## What needs to be done
Each line in the entries below that holds the word "weight" belongs in the answer.

──────── Source data ────────

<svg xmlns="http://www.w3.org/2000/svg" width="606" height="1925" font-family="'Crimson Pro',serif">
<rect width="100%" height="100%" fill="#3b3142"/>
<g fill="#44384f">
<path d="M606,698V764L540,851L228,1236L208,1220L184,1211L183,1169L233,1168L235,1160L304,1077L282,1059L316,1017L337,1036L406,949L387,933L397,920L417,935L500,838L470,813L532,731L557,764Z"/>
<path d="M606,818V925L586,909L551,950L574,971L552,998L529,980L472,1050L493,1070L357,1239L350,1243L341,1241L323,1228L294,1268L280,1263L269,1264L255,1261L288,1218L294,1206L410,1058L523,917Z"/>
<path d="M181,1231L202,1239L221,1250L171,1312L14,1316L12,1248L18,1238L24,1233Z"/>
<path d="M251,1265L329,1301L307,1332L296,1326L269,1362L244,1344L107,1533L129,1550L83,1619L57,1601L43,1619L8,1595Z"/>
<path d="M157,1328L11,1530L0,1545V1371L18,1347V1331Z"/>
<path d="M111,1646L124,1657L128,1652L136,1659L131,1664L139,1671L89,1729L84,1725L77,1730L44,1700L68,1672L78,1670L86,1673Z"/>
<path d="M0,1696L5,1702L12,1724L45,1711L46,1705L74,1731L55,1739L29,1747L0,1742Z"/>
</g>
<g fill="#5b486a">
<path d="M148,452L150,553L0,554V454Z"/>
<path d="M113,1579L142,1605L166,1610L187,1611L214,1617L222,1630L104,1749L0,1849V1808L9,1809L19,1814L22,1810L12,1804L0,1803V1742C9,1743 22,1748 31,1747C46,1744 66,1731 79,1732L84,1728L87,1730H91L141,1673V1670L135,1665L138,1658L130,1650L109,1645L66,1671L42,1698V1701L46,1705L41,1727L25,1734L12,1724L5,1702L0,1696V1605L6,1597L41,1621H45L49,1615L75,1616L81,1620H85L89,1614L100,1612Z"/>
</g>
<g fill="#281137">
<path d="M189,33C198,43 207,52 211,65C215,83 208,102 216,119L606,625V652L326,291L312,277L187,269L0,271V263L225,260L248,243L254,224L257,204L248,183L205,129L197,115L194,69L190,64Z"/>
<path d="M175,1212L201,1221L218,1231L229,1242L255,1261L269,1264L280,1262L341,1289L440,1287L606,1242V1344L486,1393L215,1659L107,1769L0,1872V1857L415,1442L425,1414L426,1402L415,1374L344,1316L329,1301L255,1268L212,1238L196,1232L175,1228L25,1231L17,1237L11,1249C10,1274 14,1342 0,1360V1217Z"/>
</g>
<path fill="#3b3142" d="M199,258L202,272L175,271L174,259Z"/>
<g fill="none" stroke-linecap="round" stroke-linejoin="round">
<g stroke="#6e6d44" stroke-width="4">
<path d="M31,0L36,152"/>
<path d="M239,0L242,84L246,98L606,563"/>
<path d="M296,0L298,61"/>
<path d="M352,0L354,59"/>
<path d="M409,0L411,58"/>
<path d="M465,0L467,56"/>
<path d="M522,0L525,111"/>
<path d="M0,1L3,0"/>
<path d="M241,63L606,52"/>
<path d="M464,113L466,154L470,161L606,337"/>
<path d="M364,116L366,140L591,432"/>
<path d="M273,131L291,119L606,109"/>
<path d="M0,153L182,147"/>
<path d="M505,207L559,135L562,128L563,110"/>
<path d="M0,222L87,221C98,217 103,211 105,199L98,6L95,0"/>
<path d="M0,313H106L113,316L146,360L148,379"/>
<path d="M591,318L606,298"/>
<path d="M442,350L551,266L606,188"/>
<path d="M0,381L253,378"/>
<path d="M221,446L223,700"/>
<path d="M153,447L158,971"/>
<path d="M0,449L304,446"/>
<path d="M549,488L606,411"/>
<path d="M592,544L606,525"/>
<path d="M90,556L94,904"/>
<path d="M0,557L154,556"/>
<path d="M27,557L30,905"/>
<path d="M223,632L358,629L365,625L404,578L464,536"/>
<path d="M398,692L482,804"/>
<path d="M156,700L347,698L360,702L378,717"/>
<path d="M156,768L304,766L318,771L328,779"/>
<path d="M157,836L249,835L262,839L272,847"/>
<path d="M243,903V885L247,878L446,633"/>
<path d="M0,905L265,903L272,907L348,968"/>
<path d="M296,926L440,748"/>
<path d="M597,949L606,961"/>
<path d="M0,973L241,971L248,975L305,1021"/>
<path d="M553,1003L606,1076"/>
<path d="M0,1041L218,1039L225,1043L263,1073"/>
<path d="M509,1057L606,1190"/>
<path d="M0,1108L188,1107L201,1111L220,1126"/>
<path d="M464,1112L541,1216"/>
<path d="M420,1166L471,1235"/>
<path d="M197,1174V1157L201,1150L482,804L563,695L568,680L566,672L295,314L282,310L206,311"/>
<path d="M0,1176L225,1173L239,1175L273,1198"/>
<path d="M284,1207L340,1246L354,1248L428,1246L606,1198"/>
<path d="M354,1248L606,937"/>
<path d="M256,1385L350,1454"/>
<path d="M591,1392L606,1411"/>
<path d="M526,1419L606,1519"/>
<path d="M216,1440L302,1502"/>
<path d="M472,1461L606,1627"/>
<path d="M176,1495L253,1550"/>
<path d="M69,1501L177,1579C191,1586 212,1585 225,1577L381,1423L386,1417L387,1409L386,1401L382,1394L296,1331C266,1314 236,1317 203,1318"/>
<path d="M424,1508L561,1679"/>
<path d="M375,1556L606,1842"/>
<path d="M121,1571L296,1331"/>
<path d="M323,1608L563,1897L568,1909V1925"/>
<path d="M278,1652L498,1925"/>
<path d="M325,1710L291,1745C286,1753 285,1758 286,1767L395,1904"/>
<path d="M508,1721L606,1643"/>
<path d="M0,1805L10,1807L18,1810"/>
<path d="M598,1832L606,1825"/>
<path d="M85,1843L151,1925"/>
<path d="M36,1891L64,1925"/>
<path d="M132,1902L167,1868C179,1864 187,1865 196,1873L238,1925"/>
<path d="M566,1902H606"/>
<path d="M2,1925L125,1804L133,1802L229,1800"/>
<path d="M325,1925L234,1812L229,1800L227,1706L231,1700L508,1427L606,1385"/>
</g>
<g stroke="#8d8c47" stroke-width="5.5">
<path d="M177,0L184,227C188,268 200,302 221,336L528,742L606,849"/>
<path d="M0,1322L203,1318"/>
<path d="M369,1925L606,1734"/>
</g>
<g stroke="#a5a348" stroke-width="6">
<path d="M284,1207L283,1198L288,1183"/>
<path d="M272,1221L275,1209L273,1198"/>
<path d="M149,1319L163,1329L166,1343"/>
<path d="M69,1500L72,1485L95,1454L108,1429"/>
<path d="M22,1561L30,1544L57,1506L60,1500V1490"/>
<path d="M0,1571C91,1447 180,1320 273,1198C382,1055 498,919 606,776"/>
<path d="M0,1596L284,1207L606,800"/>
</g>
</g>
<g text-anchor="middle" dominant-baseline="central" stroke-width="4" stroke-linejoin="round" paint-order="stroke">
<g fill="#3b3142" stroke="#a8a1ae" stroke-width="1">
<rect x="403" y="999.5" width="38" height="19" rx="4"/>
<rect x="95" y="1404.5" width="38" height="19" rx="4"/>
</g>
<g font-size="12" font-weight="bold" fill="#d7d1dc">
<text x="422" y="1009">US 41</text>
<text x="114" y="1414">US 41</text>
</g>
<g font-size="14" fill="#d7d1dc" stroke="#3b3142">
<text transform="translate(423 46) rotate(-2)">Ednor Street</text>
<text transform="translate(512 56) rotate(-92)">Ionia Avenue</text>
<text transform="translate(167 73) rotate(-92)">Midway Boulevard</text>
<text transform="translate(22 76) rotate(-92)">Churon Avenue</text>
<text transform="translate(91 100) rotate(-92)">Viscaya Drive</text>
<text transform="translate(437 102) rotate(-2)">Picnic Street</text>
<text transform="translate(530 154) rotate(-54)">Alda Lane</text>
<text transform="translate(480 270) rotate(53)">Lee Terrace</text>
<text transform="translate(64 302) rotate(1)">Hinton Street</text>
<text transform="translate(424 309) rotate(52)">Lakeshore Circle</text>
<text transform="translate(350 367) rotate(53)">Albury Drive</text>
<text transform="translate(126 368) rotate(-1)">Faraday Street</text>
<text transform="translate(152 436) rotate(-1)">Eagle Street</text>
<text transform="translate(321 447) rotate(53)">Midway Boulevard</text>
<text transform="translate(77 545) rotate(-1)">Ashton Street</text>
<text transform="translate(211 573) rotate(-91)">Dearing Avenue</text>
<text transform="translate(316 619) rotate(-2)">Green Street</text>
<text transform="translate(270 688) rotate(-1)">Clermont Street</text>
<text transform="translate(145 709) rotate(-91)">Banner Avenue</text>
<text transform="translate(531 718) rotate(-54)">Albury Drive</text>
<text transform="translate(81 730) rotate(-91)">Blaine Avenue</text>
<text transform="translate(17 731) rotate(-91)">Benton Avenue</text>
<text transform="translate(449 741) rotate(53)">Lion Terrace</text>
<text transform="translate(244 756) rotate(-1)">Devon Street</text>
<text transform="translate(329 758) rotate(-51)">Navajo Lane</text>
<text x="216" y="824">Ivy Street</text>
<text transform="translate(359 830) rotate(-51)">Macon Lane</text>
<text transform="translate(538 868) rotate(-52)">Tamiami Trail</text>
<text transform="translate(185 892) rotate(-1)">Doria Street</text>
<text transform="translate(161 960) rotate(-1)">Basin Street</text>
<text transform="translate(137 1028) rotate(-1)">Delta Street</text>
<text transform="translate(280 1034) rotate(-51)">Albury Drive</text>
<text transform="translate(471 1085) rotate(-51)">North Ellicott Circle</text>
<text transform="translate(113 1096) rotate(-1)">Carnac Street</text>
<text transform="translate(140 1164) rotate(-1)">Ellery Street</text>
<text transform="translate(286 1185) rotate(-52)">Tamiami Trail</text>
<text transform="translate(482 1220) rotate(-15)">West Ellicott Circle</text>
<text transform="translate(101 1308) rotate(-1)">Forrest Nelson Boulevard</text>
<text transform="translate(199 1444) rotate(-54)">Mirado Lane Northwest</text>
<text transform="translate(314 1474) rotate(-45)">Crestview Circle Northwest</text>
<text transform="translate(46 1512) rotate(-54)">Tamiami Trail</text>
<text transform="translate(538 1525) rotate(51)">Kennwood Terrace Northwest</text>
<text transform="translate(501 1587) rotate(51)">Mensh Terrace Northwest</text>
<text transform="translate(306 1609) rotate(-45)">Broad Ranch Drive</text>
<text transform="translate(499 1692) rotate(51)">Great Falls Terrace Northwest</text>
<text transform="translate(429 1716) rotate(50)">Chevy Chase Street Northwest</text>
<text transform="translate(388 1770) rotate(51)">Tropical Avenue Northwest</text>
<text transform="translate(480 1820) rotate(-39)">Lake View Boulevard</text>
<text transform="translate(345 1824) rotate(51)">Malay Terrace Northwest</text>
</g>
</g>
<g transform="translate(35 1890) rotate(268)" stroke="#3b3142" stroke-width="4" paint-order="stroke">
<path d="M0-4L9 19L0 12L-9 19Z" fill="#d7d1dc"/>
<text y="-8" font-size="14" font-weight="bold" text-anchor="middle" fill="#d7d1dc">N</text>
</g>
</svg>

────────

## Output below
<g font-size="12" font-weight="bold" fill="#d7d1dc">
<text y="-8" font-size="14" font-weight="bold" text-anchor="middle" fill="#d7d1dc">N</text>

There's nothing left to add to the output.